# Provided text start

Your list is absolutely meaningless.
 
That is LAST YEAR'S MODEL. This is the new one that trumps the MBP:
http://store.hp.com/us/en/pdp/Laptops/hp-spectre-x360---15-bl075nr-z4z37ua-aba
I googled the model name provided by you (HP Spectre x360 15t). As your link shows, the model name for this year's model appears to be "HP Spectre x360 15-bl075nr".

It is still is a MBA class (15-W TDP) dual-core chip vs the quad-core (45-W TDP) chips of the 15" MBP. It also has only one TB3 port instead of four. I cannot find whether it can power a 5K external monitor, let alone two. And in regard to weight and size it is much closer to the previous 2012-2015 15" MBP than to the 2016 15" MBP:

2015 15" MBP: 2.04 kg, 18 mm
x360 15-bl075nr: 2.00 kg, 17.8 mm
2016 15" MBP: 1.83 kg, 15.5 mm

I am not saying that it is not a great laptop or that Apple isn't generally more expensive. Just that when putting two prices next to each other, those differences should be mentioned. I think the key problem with Apple is that it only offers one 15" MBP (conceptually it at least offered one with and one without discrete GPU before which were $500 apart). Thus people happy with a 15-W TDP dual-core CPU in their 15" laptop cannot get that from Apple and have to pay for the quad-core CPU. And this works in the other direction as well, as those wanting a laptop with 32 GB of RAM (accepting battery life and weight trade-offs), cannot get one from Apple.

# Provided text end

◆ Requests:
[a] According to the laptop comparison, how many TB3 ports does the HP Spectre x360 15-bl075nr have?
[b] Based on the laptop comparison, explain why buyers who are happy with a 15-W TDP dual-core CPU in a 15" laptop still end up paying for a quad-core CPU from Apple.
This data has no connection to the laptop comparison.

# Excerpted records start

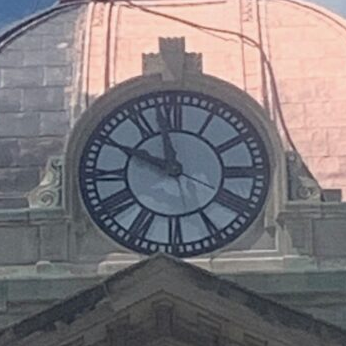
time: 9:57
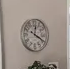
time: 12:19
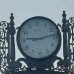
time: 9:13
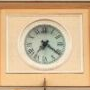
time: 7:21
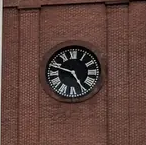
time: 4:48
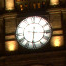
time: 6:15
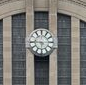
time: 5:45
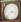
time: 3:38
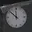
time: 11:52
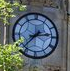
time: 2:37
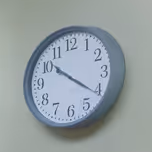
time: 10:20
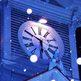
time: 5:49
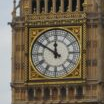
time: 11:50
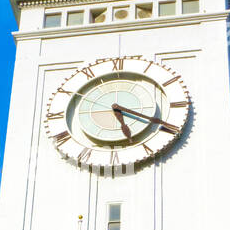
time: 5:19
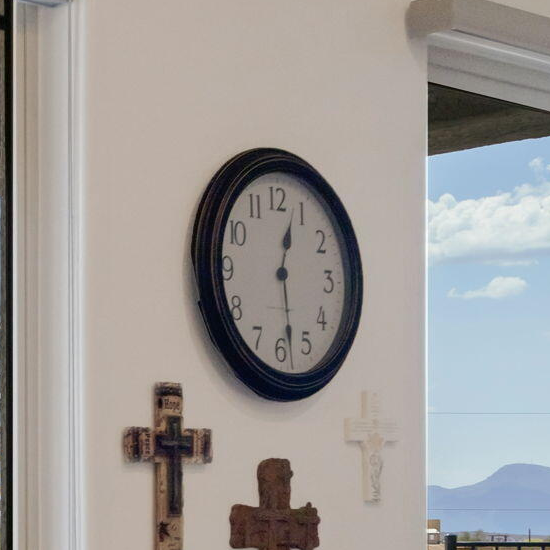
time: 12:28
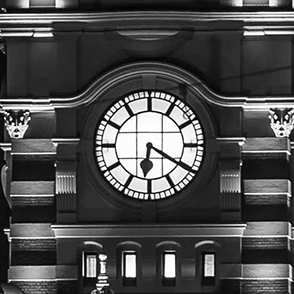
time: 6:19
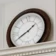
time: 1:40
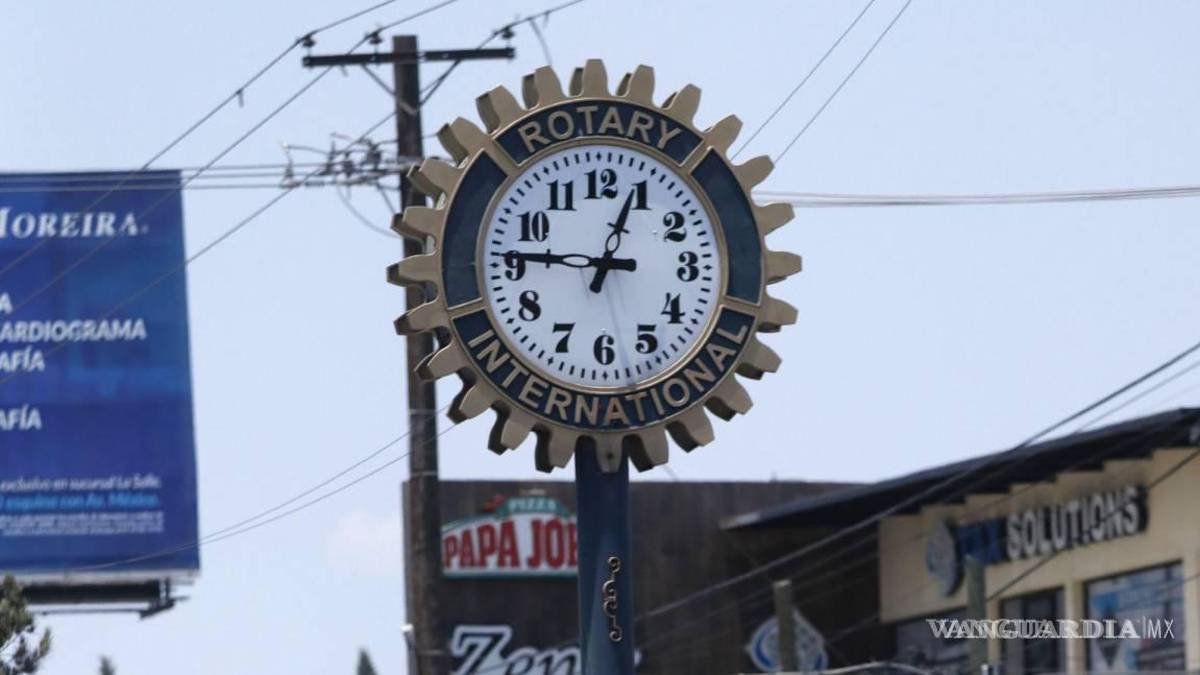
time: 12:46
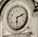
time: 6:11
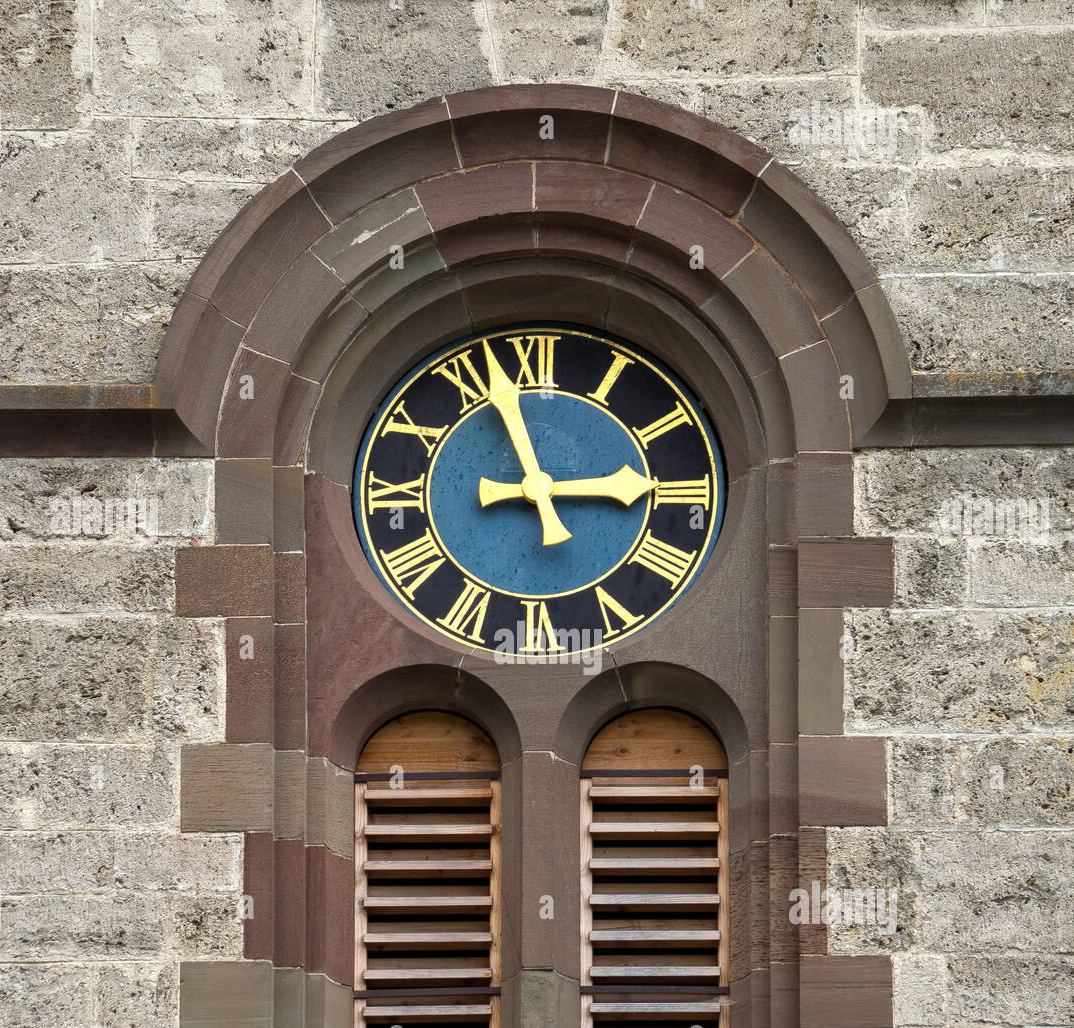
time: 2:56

# Excerpted records end

◆ Solution set:
[a] It has one TB3 port, compared with four on the 15" MBP.

[b] Apple offers only one 15" MBP, and it uses the quad-core chip. Buyers who want a dual-core 15-W model therefore cannot get one from Apple and must pay for the quad-core CPU.